# Written task
Return the text read from each of the entries below, line for line and unaltered, and leave the pictures out of your answer.

# Input data
┌──
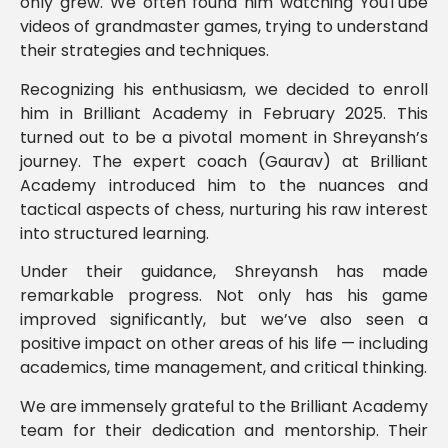
only grew. We often found him watching YouTube
videos of grandmaster games, trying to understand
their strategies and techniques.
Recognizing his enthusiasm, we decided to enroll
him in Brilliant Academy in February 2025. This
turned out to be a pivotal moment in Shreyansh’s
journey. The expert coach (Gaurav) at Brilliant
Academy introduced him to the nuances and
tactical aspects of chess, nurturing his raw interest
into structured learning.
Under their guidance, Shreyansh has made
remarkable progress. Not only has his game
improved significantly, but we’ve also seen a
positive impact on other areas of his life — including
academics, time management, and critical thinking.
We are immensely grateful to the Brilliant Academy
team for their dedication and mentorship. Their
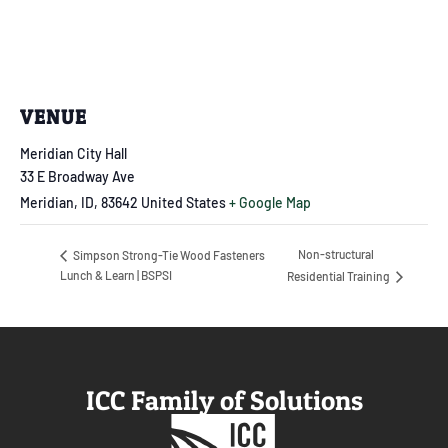
VENUE
Meridian City Hall
33 E Broadway Ave
Meridian, ID
,
83642
United States
+ Google Map
Non-structural
Simpson Strong-Tie Wood Fasteners
Lunch & Learn | BSPSI
Residential Training
ICC Family of Solutions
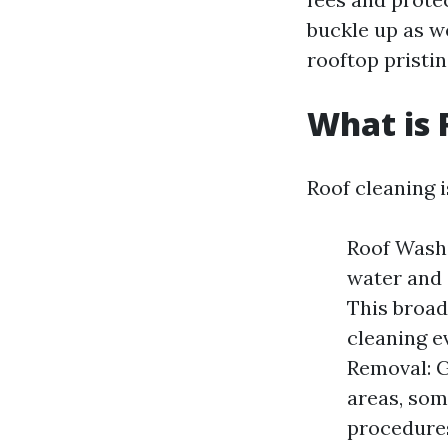
buckle up as w
rooftop pristin
What is 
Roof cleaning 
Roof Washi
water and 
This broad
cleaning e
Removal: G
areas, som
procedures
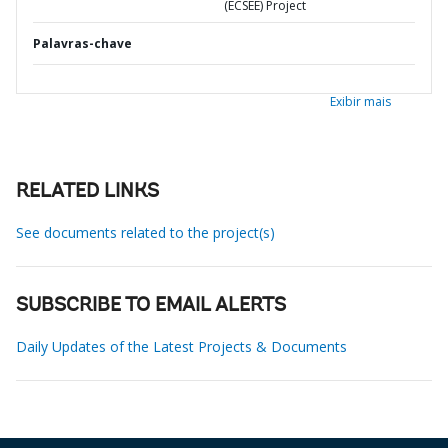
(ECSEE) Project
Palavras-chave
Exibir mais
RELATED LINKS
See documents related to the project(s)
SUBSCRIBE TO EMAIL ALERTS
Daily Updates of the Latest Projects & Documents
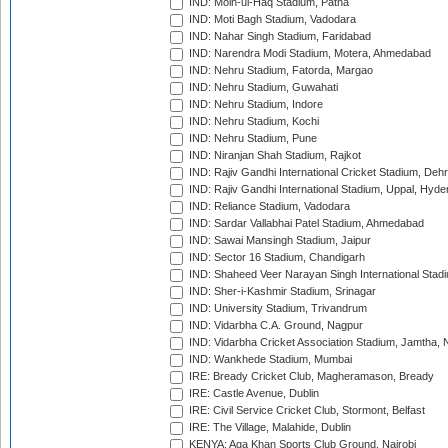
IND: Moin-ul-Haq Stadium, Patna
IND: Moti Bagh Stadium, Vadodara
IND: Nahar Singh Stadium, Faridabad
IND: Narendra Modi Stadium, Motera, Ahmedabad
IND: Nehru Stadium, Fatorda, Margao
IND: Nehru Stadium, Guwahati
IND: Nehru Stadium, Indore
IND: Nehru Stadium, Kochi
IND: Nehru Stadium, Pune
IND: Niranjan Shah Stadium, Rajkot
IND: Rajiv Gandhi International Cricket Stadium, Deh
IND: Rajiv Gandhi International Stadium, Uppal, Hyd
IND: Reliance Stadium, Vadodara
IND: Sardar Vallabhai Patel Stadium, Ahmedabad
IND: Sawai Mansingh Stadium, Jaipur
IND: Sector 16 Stadium, Chandigarh
IND: Shaheed Veer Narayan Singh International Stadi
IND: Sher-i-Kashmir Stadium, Srinagar
IND: University Stadium, Trivandrum
IND: Vidarbha C.A. Ground, Nagpur
IND: Vidarbha Cricket Association Stadium, Jamtha,
IND: Wankhede Stadium, Mumbai
IRE: Bready Cricket Club, Magheramason, Bready
IRE: Castle Avenue, Dublin
IRE: Civil Service Cricket Club, Stormont, Belfast
IRE: The Village, Malahide, Dublin
KENYA: Aga Khan Sports Club Ground, Nairobi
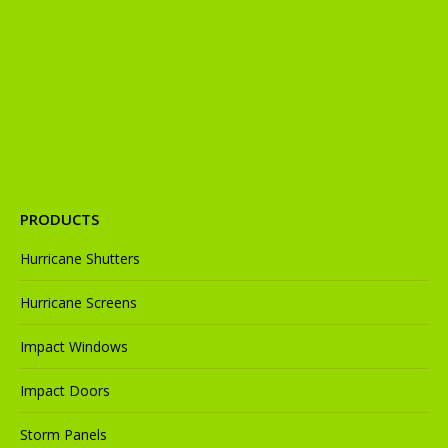
in
in
in
in
in
new
new
new
new
new
window
window
window
window
window
PRODUCTS
Hurricane Shutters
Hurricane Screens
Impact Windows
Impact Doors
Storm Panels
└──
# Result
only grew. We often found him watching YouTube
videos of grandmaster games, trying to understand
their strategies and techniques.
Recognizing his enthusiasm, we decided to enroll
him in Brilliant Academy in February 2025. This
turned out to be a pivotal moment in Shreyansh’s
journey. The expert coach (Gaurav) at Brilliant
Academy introduced him to the nuances and
tactical aspects of chess, nurturing his raw interest
into structured learning.
Under their guidance, Shreyansh has made
remarkable progress. Not only has his game
improved significantly, but we’ve also seen a
positive impact on other areas of his life — including
academics, time management, and critical thinking.
We are immensely grateful to the Brilliant Academy
team for their dedication and mentorship. Their
VENUE
Meridian City Hall
33 E Broadway Ave
Meridian, ID
,
83642
United States
+ Google Map
Non-structural
Simpson Strong-Tie Wood Fasteners
Lunch & Learn | BSPSI
Residential Training
ICC Family of Solutions
buckle up as w
rooftop pristin
What is 
Roof cleaning 
Roof Washi
water and 
This broad
cleaning e
Removal: G
areas, som
procedures
(ECSEE) Project
Palavras-chave
Exibir mais
RELATED LINKS
See documents related to the project(s)
SUBSCRIBE TO EMAIL ALERTS
Daily Updates of the Latest Projects & Documents
IND: Moin-ul-Haq Stadium, Patna
IND: Moti Bagh Stadium, Vadodara
IND: Nahar Singh Stadium, Faridabad
IND: Narendra Modi Stadium, Motera, Ahmedabad
IND: Nehru Stadium, Fatorda, Margao
IND: Nehru Stadium, Guwahati
IND: Nehru Stadium, Indore
IND: Nehru Stadium, Kochi
IND: Nehru Stadium, Pune
IND: Niranjan Shah Stadium, Rajkot
IND: Rajiv Gandhi International Cricket Stadium, Deh
IND: Rajiv Gandhi International Stadium, Uppal, Hyd
IND: Reliance Stadium, Vadodara
IND: Sardar Vallabhai Patel Stadium, Ahmedabad
IND: Sawai Mansingh Stadium, Jaipur
IND: Sector 16 Stadium, Chandigarh
IND: Shaheed Veer Narayan Singh International Stadi
IND: Sher-i-Kashmir Stadium, Srinagar
IND: University Stadium, Trivandrum
IND: Vidarbha C.A. Ground, Nagpur
IND: Vidarbha Cricket Association Stadium, Jamtha,
IND: Wankhede Stadium, Mumbai
IRE: Bready Cricket Club, Magheramason, Bready
IRE: Castle Avenue, Dublin
IRE: Civil Service Cricket Club, Stormont, Belfast
IRE: The Village, Malahide, Dublin
KENYA: Aga Khan Sports Club Ground, Nairobi
in
in
in
in
in
new
new
new
new
new
window
window
window
window
window
PRODUCTS
Hurricane Shutters
Hurricane Screens
Impact Windows
Impact Doors
Storm Panels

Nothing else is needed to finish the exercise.